Ces deux marchés relatifs à l’acquisition de riz pour la couverture des besoins des évènements religieux (Magal et Gamou) ont été conclus par ententes directes autorisées par le Comité de Règlement des Différends de l’ARMP. Mais selon le cabinet Angle Kléber Dakar qui a audité la DGPSN, « cette procédure a par la suite été déroulée dans des délais anormalement longs confirmant que l’urgence invoquée à l’appui de la requête n’était pas fondée d’autant plus que l’organisation desdites cérémonies religieuses est bien calée dans le calendrier et qu’une bonne planification des actions aurait dû conduire à lancer les marchés en temps opportun, par des procédures ouvertes à défaut de constituer des stocks de sécurité permettant l’intervention de la DGPSN en cas de besoin ».

L’auditeur note également qu’entre « la date de saisine de la DCMP par l’Autorité Contractante, aux fins de conclure un marché par entente directe (25 octobre 2017) et la date de notification du marché (29 décembre 2017), il s’est écoulé une période de deux mois largement suffisants pour dérouler une procédure d’appel d’offres ouvert en procédure d’urgence ».
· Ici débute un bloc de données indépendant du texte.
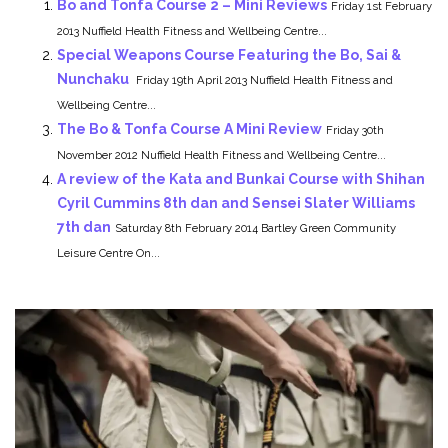
Bo and Tonfa Course 2 – Mini Reviews
Friday 1st February
2013 Nuffield Health Fitness and Wellbeing Centre...
Special Weapons Course Featuring the Bo, Sai &
Nunchaku
Friday 19th April 2013 Nuffield Health Fitness and
Wellbeing Centre...
The Bo & Tonfa Course A Mini Review
Friday 30th
November 2012 Nuffield Health Fitness and Wellbeing Centre...
A review of the Kata and Bunkai Course with Shihan
Cyril Cummins 8th dan and Sensei Slater Williams
7th dan
Saturday 8th February 2014 Bartley Green Community
Leisure Centre On...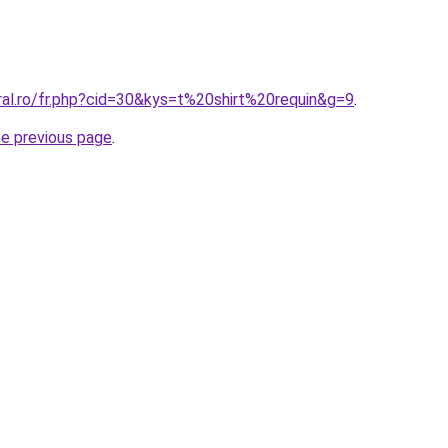
ral.ro/fr.php?cid=30&kys=t%20shirt%20requin&g=9
.
he previous page
.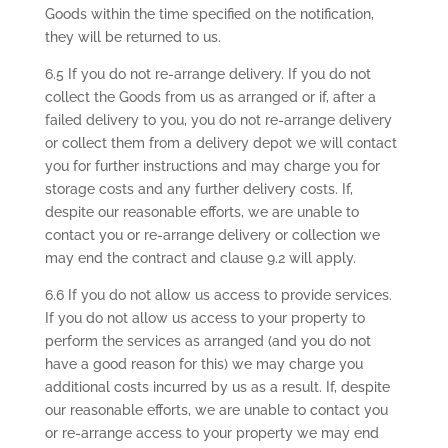
Goods within the time specified on the notification,
they will be returned to us.
6.5 If you do not re-arrange delivery. If you do not
collect the Goods from us as arranged or if, after a
failed delivery to you, you do not re-arrange delivery
or collect them from a delivery depot we will contact
you for further instructions and may charge you for
storage costs and any further delivery costs. If,
despite our reasonable efforts, we are unable to
contact you or re-arrange delivery or collection we
may end the contract and clause 9.2 will apply.
6.6 If you do not allow us access to provide services.
If you do not allow us access to your property to
perform the services as arranged (and you do not
have a good reason for this) we may charge you
additional costs incurred by us as a result. If, despite
our reasonable efforts, we are unable to contact you
or re-arrange access to your property we may end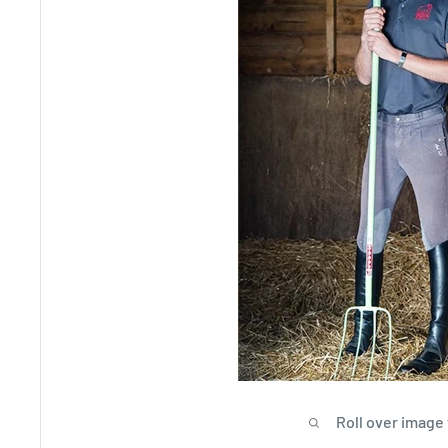
Roll over image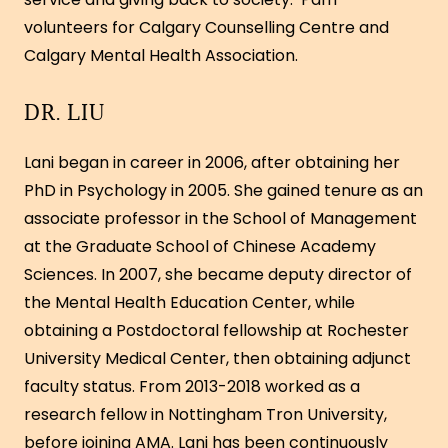
volunteers for Calgary Counselling Centre and
Calgary Mental Health Association.
DR. LIU
Lani began in career in 2006, after obtaining her
PhD in Psychology in 2005. She gained tenure as an
associate professor in the School of Management
at the Graduate School of Chinese Academy
Sciences. In 2007, she became deputy director of
the Mental Health Education Center, while
obtaining a Postdoctoral fellowship at Rochester
University Medical Center, then obtaining adjunct
faculty status. From 2013-2018 worked as a
research fellow in Nottingham Tron University,
before joining AMA. Lani has been continuously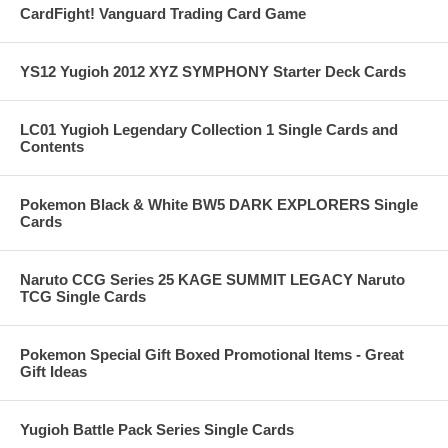
CardFight! Vanguard Trading Card Game
YS12 Yugioh 2012 XYZ SYMPHONY Starter Deck Cards
LC01 Yugioh Legendary Collection 1 Single Cards and
Contents
Pokemon Black & White BW5 DARK EXPLORERS Single
Cards
Naruto CCG Series 25 KAGE SUMMIT LEGACY Naruto
TCG Single Cards
Pokemon Special Gift Boxed Promotional Items - Great
Gift Ideas
Yugioh Battle Pack Series Single Cards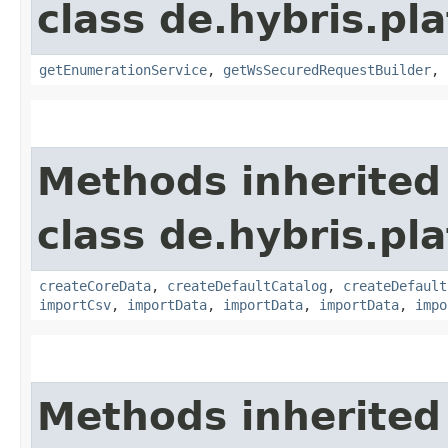
class de.hybris.p
getEnumerationService
,
getWsSecuredRequestBuilder
,
Methods inherited
class de.hybris.pla
createCoreData
,
createDefaultCatalog
,
createDefault
importCsv
,
importData
,
importData
,
importData
,
impo
Methods inherited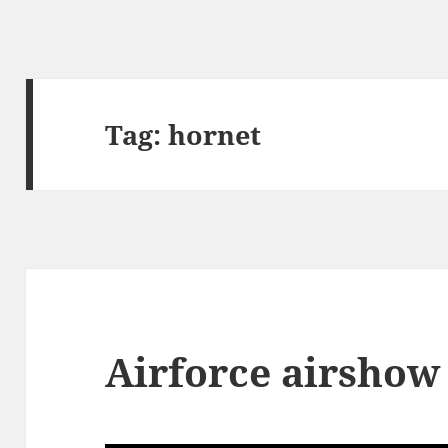
Tag:
hornet
Airforce airshow 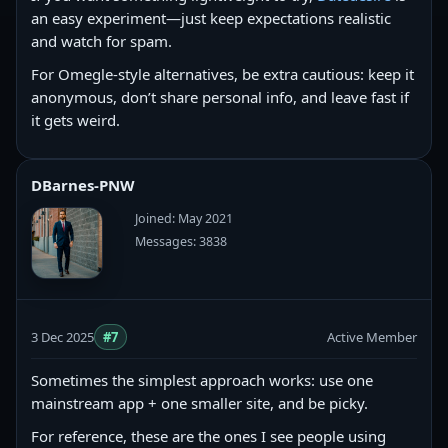
an easy experiment—just keep expectations realistic
and watch for spam.
For Omegle-style alternatives, be extra cautious: keep it
anonymous, don’t share personal info, and leave fast if
it gets weird.
DBarnes-PNW
Joined: May 2021
Messages: 3838
3 Dec 2025
#7
Active Member
Sometimes the simplest approach works: use one
mainstream app + one smaller site, and be picky.
For reference, these are the ones I see people using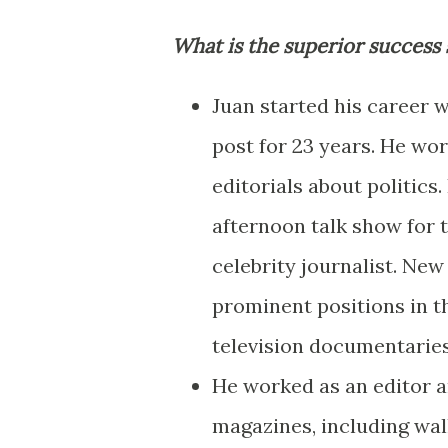
What is the superior success 
Juan started his career 
post for 23 years. He wo
editorials about politics
afternoon talk show for 
celebrity journalist. New 
prominent positions in th
television documentaries
He worked as an editor 
magazines, including wall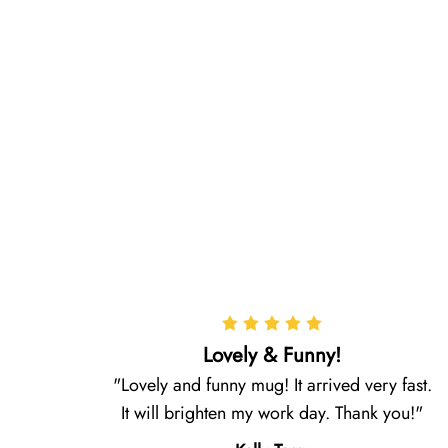
Lovely & Funny!
Lovely and funny mug! It arrived very fast.
It will brighten my work day. Thank you!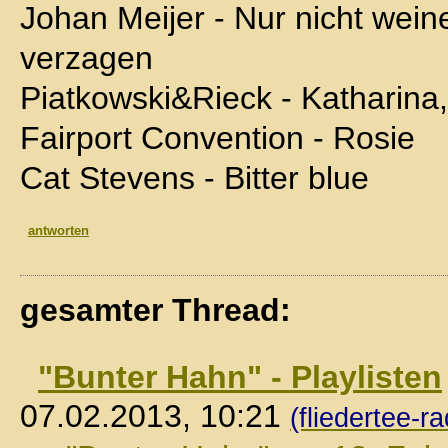
Johan Meijer - Nur nicht wein
verzagen
Piatkowski&Rieck - Katharina
Fairport Convention - Rosie
Cat Stevens - Bitter blue
antworten
gesamter Thread:
"Bunter Hahn" - Playlisten
07.02.2013, 10:21
(fliedertee-ra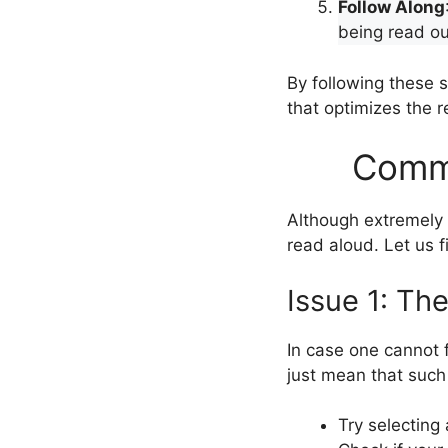
Follow Along
being read ou
By following these
that optimizes the r
Commo
Although extremely u
read aloud. Let us 
Issue 1: Th
In case one cannot f
just mean that such 
Try selecting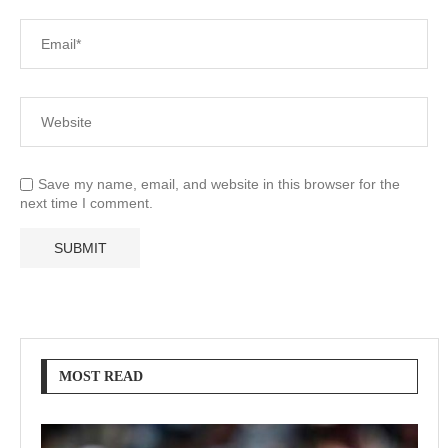
Save my name, email, and website in this browser for the
next time I comment.
MOST READ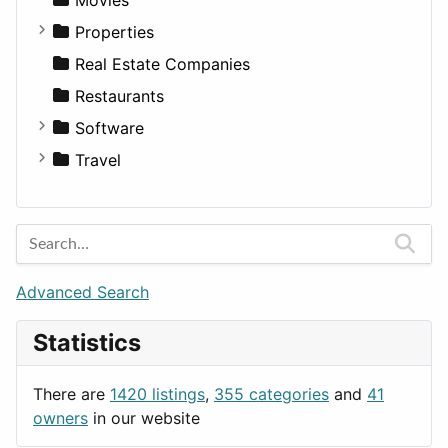
Residential
Sedan
Diagnosis and Therapy
Properties
Sports & Recreation
SUV
Diet
Apartments
Real Estate Companies
Transportation
Wagon
Disorders and Conditions
Factories
Restaurants
Fitness
For Rent
Software
Medicine
Houses
Business Tools
Travel
Lands
Education
Amsterdam
Entertainment
Barcelona
Games
Berlin
Lifestyle
Budapest
Advanced Search
News & Weather
London
Statistics
Productivity
Paris
Utilities
Prague
There are
1420 listings
,
355 categories
and
41
Rome
owners
in our website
Ce n’est pas tout. Selon le cabinet d’audit, la DGPSN a passé deux autres marchés par ententes directes à la même année avec les mêmes entreprises à savoir le Complexe Setou Indou ( Csi) pour 354 280 000 F CFA et Socomi pour 623 580 000 F CFA. Ces marchés portent sur l’achat de riz pour venir en aide aux sinistrés. Certes, le gré à gré a été autorisé par le Comité de Règlement des Différends de l’ARMP, mais selon l’auditeur « la lettre portant avis défavorable de la DCMP n’a pas été classée dans le dossier » leur permettant de « disposer d’éléments d’appréciation des arguments avancés par la DCMP ». Mais « il ressort de la décision du CRD de l’ARMP, qu’aucune des conditions prévues dans l’article 76 du CMP, pour recourir à l’entente directe n’a été remplie par la DGPSN ».